The fix is lazy reads — inside the function, not at module level:
async function callAiService<T>(path: string, body: unknown): Promise<T> {
const AI_SERVICE_URL = process.env.AI_SERVICE_URL; // read here, not at top
const AI_SERVICE_API_KEY = process.env.AI_SERVICE_API_KEY;
...
}
Worth knowing if you’re using Bun workspaces with a custom env loader.
Infrastructure
The service deploys to the same EKS cluster as the puzzle app. It gets its own:
- Helm release (reusing the existing web-app chart)
- ClusterIP service (port 3002, no ingress — internal only)
- ExternalSecret pulling
AI_SERVICE_API_KEYandHF_API_KEYfrom AWS Secrets Manager - ServiceMonitor for Prometheus scraping
- NetworkPolicy rules allowing the puzzle server and Prometheus to reach it
Resource limits are set conservatively: 100m/500m CPU, 128Mi/512Mi memory. The service is mostly I/O — it proxies to external APIs, does no heavy compute.
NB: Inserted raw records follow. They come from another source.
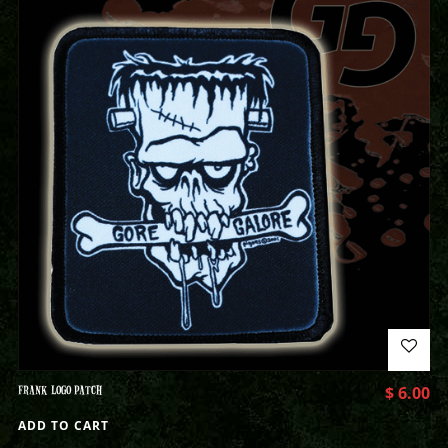
FRANK LOGO PATCH
$
6.00
ADD TO CART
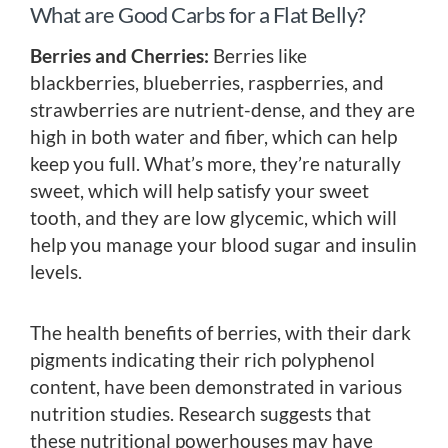
What are Good Carbs for a Flat Belly?
Berries and Cherries:
Berries like
blackberries, blueberries, raspberries, and
strawberries are nutrient-dense, and they are
high in both water and fiber, which can help
keep you full. What’s more, they’re naturally
sweet, which will help satisfy your sweet
tooth, and they are low glycemic, which will
help you manage your blood sugar and insulin
levels.
The health benefits of berries, with their dark
pigments indicating their rich polyphenol
content, have been demonstrated in various
nutrition studies. Research suggests that
these nutritional powerhouses may have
Memory is sized to handle base64 image payloads (10MB+ per concurrent request) without OOMing.
The CI/CD pipeline follows the same pattern as the puzzle app: push to main → GitHub Actions builds a Docker image → pushes to ECR → updates the image tag in the infra repo → ArgoCD auto-deploys.
Local Development
For local development, the service runs identically to production:
cd /Users/itay/dev/ai-service
cp .env.example .env # fill in HF_API_KEY and AI_SERVICE_API_KEY
bun run dev # runs on localhost:3002
The puzzle app’s .env gets two new vars:
AI_SERVICE_URL=http://localhost:3002
AI_SERVICE_API_KEY=local-dev-key
There’s also a CLI utility for one-off scripting:
bun run scripts/generate.ts image "Cute cartoon lion playing puzzle, marketing banner"
Good for generating marketing assets, testing prompts, or just poking the API.
What’s Next
The service has stub routes for TTS (/api/v1/tts/synthesize) and video generation (/api/v1/video/generate) — both return 501 for now. When we get to those capabilities, the provider interfaces are already defined and the routing skeleton is in place.
The bigger picture: as more Kids Games apps come online, they call the same service with different x-consumer-id values. The Grafana dashboard shows per-consumer usage. Langfuse traces are grouped by consumer. One API, full visibility.
One session. Fully deployed. The puzzle app is cleaner, the AI stack is reusable, and the platform is one step closer to actually being a platform.